Methods and Results:
Study I - Survival and events in patients with moderately dilated proximal thoracic aorta. All patients referred to the Thoracic Aortic outpatient clinic at Karolinska University Hospital between 1992-2011, with a baseline proximal aortic diameter of 4.5-5.4 cm without other established primary indication for surgery and subject to CT follow-up (n=80) were included. Data on aortic growth, all-cause mortality, aortic mortality, aortic events and relative survival were obtained from medical records and questionnaires, CT imaging, The National Cause of Death Register and the Human Mortality Database, respectively. Overall, 35% of patients experienced an event. Relative survival compared to a matched normal population was 82% (95% CI 55- 98%) at 10 years. Increasing diameter of the descending aorta was an independent predictor of all-cause death (HR 1.39) and aortic death (HR 1.96).

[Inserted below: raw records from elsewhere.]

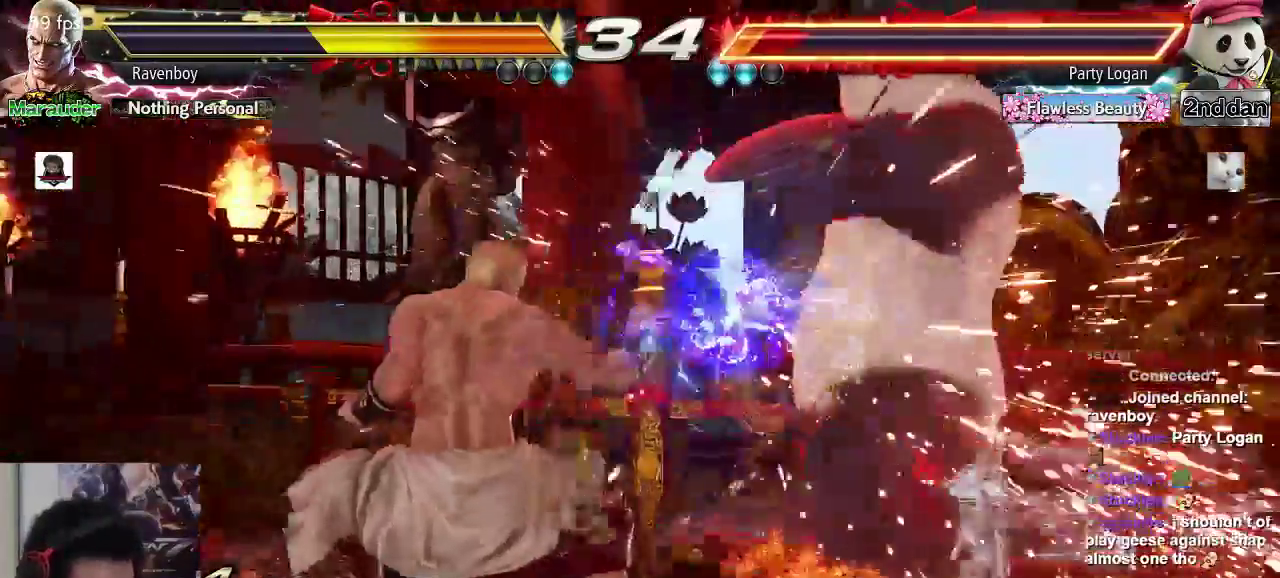
Gameplay with a controller (arcade stick); each line is a JSON object with the inputs held at the frame after it. "events" lists button and stick changes between this image and that frame as [ms after this image, input, new state], when the widget could be followed in between. Not read: L3 R3.
{"buttons": [], "left_stick": "left", "events": [[367, "left_stick", "down"], [433, "left_stick", "center"], [500, "left_stick", "left"]]}
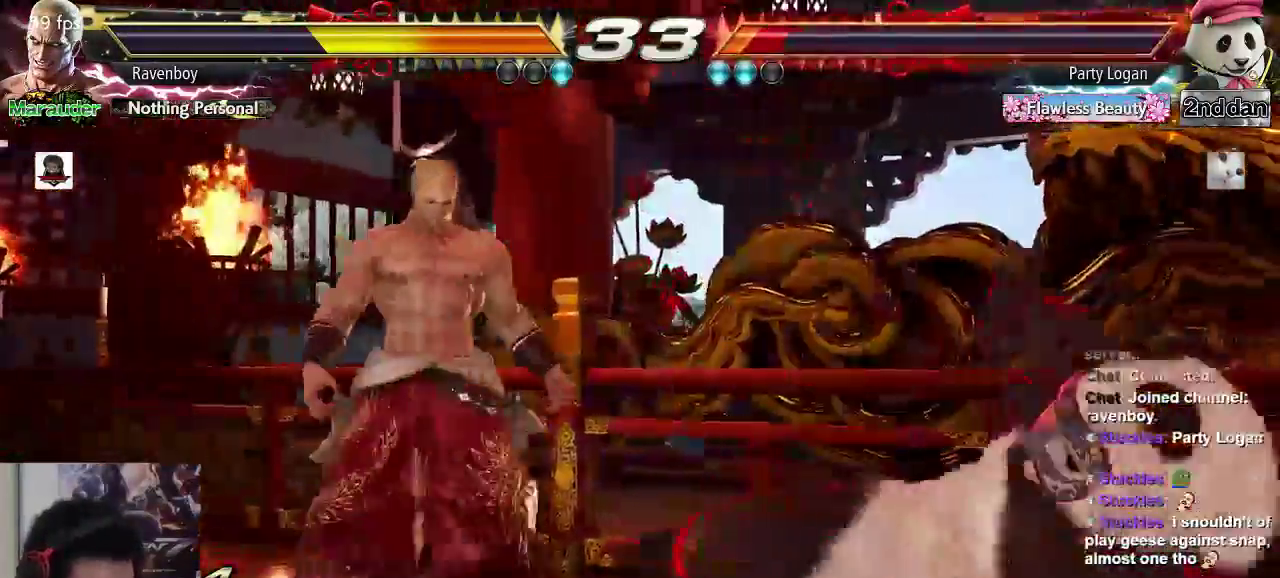
{"buttons": [], "left_stick": "center", "events": [[67, "TRIANGLE", "down"], [133, "TRIANGLE", "up"], [133, "left_stick", "center"]]}
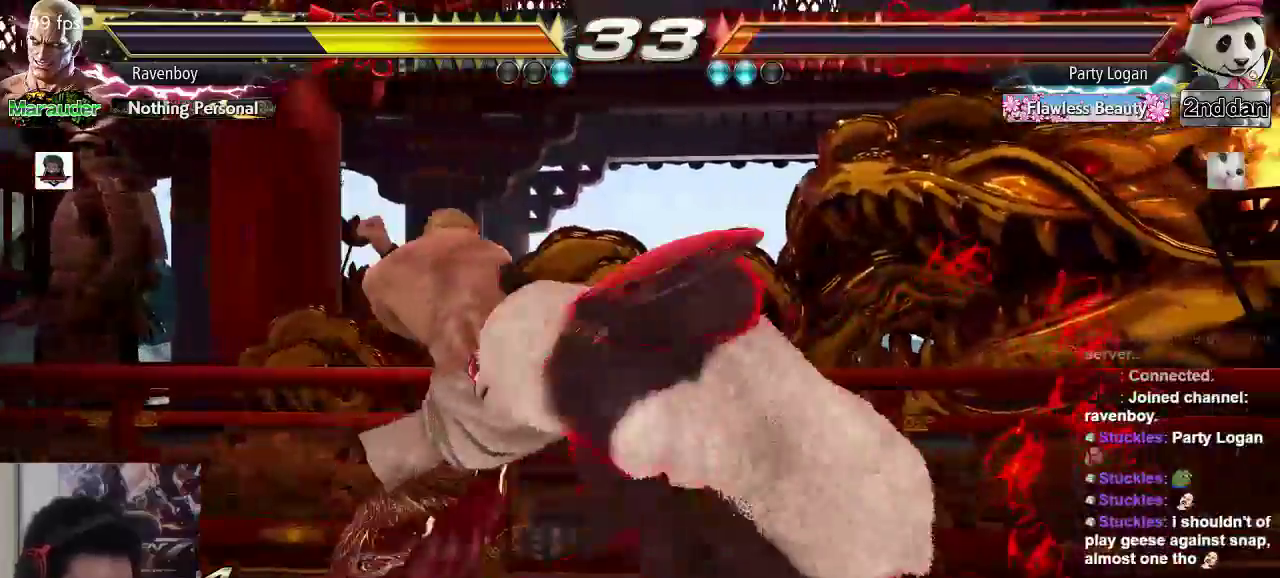
{"buttons": [], "left_stick": "center", "events": []}
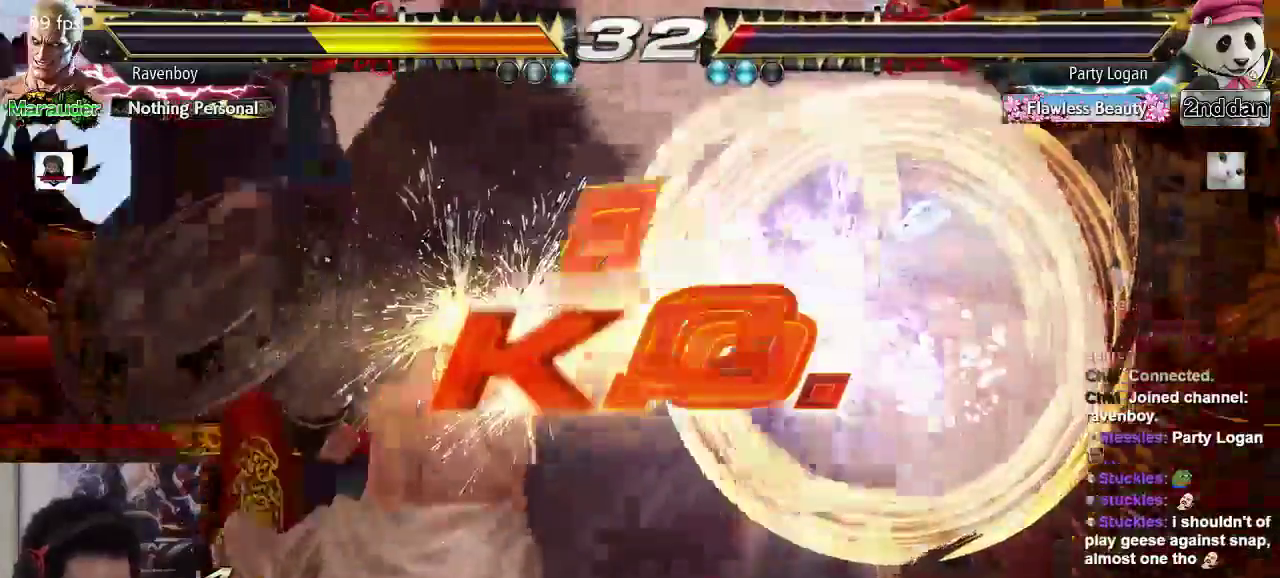
{"buttons": [], "left_stick": "center", "events": []}
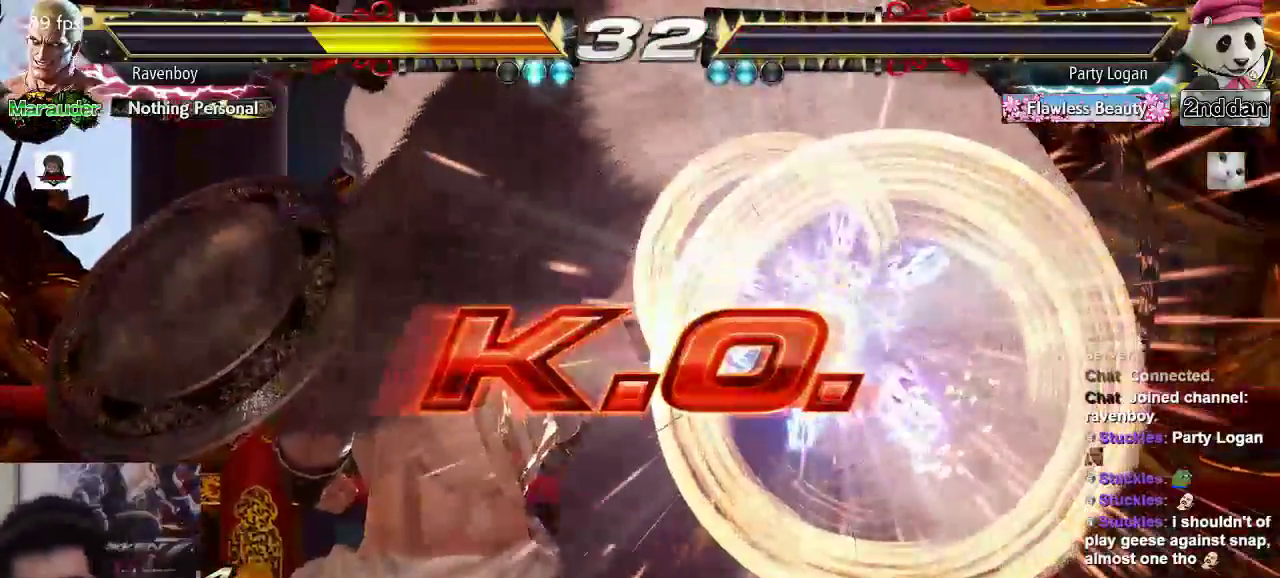
{"buttons": [], "left_stick": "center", "events": []}
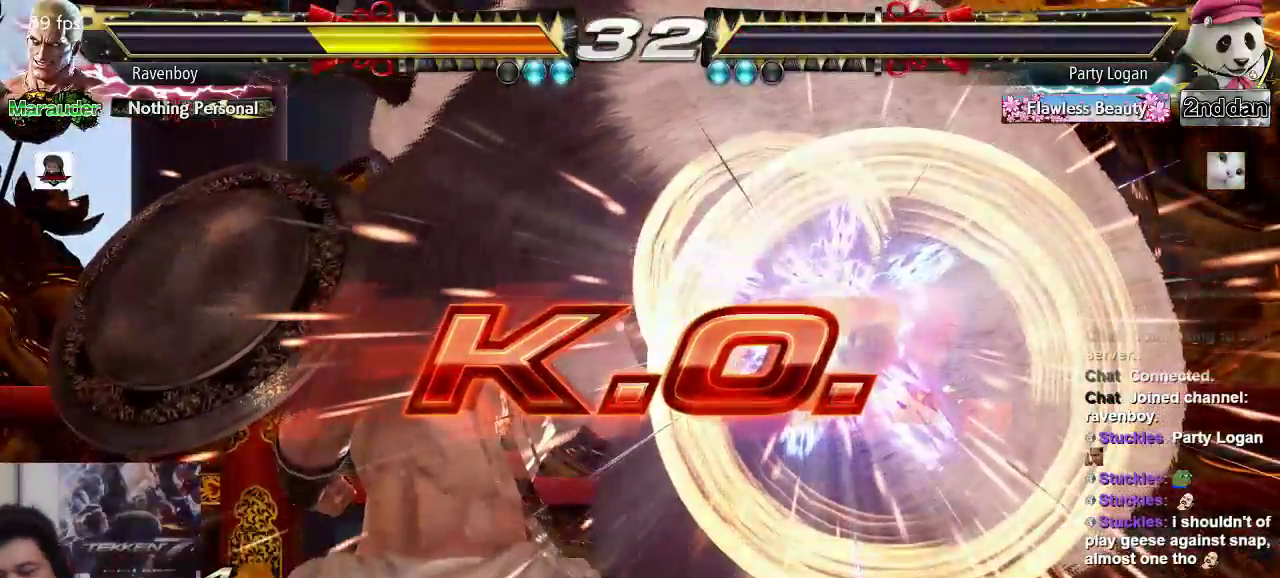
{"buttons": ["SQUARE"], "left_stick": "center", "events": [[333, "SQUARE", "down"], [400, "SQUARE", "up"], [400, "TRIANGLE", "down"], [500, "SQUARE", "down"], [500, "TRIANGLE", "up"]]}
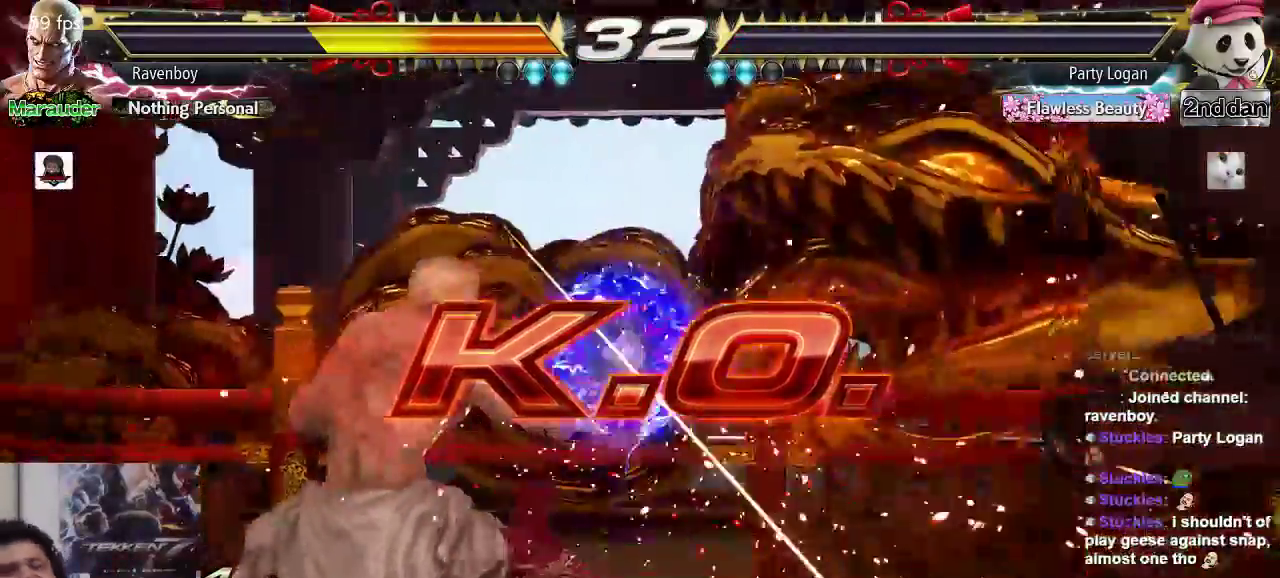
{"buttons": [], "left_stick": "center", "events": [[100, "SQUARE", "up"], [100, "TRIANGLE", "down"], [200, "TRIANGLE", "up"], [233, "SQUARE", "down"], [267, "SQUARE", "up"]]}
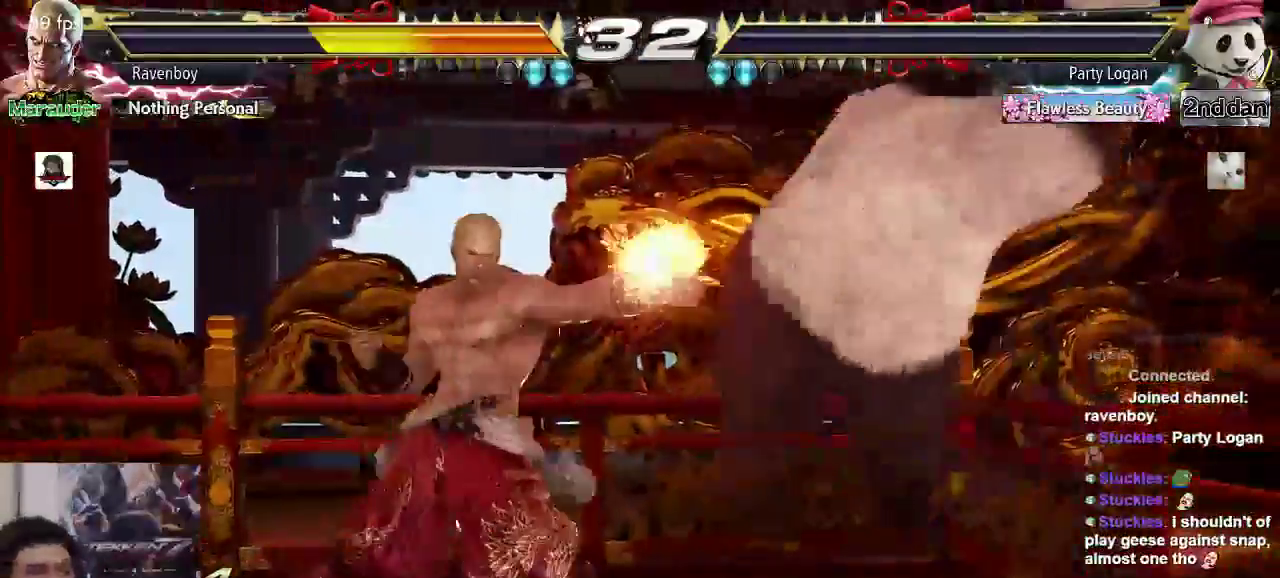
{"buttons": [], "left_stick": "down-right", "events": [[267, "SQUARE", "down"], [400, "SQUARE", "up"], [483, "left_stick", "down-right"]]}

Study II - Growth, survival and events in patients with aortic arch pathology. All patients referred to the Thoracic Aortic outpatient clinic at Karolinska University Hospital between 1992-2011, that had an index diameter ≥4.5 cm or other pathology in the native aortic arch and were subjects to CT follow-up (n=186) were included. Data on aortic growth, all-cause mortality, aortic mortality and aortic events were obtained from patient charts and questionnaires, CT imaging and the National Cause of Death Register, respectively. Twenty-five percent of patients had an event of any kind and 32% percent of events, both local and remote, were an acute aortic syndrome, preceded by growth in the aortic arch. Five years estimated freedom from all events was 66% (95% CI 56-79%)and an increasing descending aortic diameter was an independent predictor of all cause death (HR 2.16), aortic death (HR 4.81) and local event in the aortic arch (HR 1.71).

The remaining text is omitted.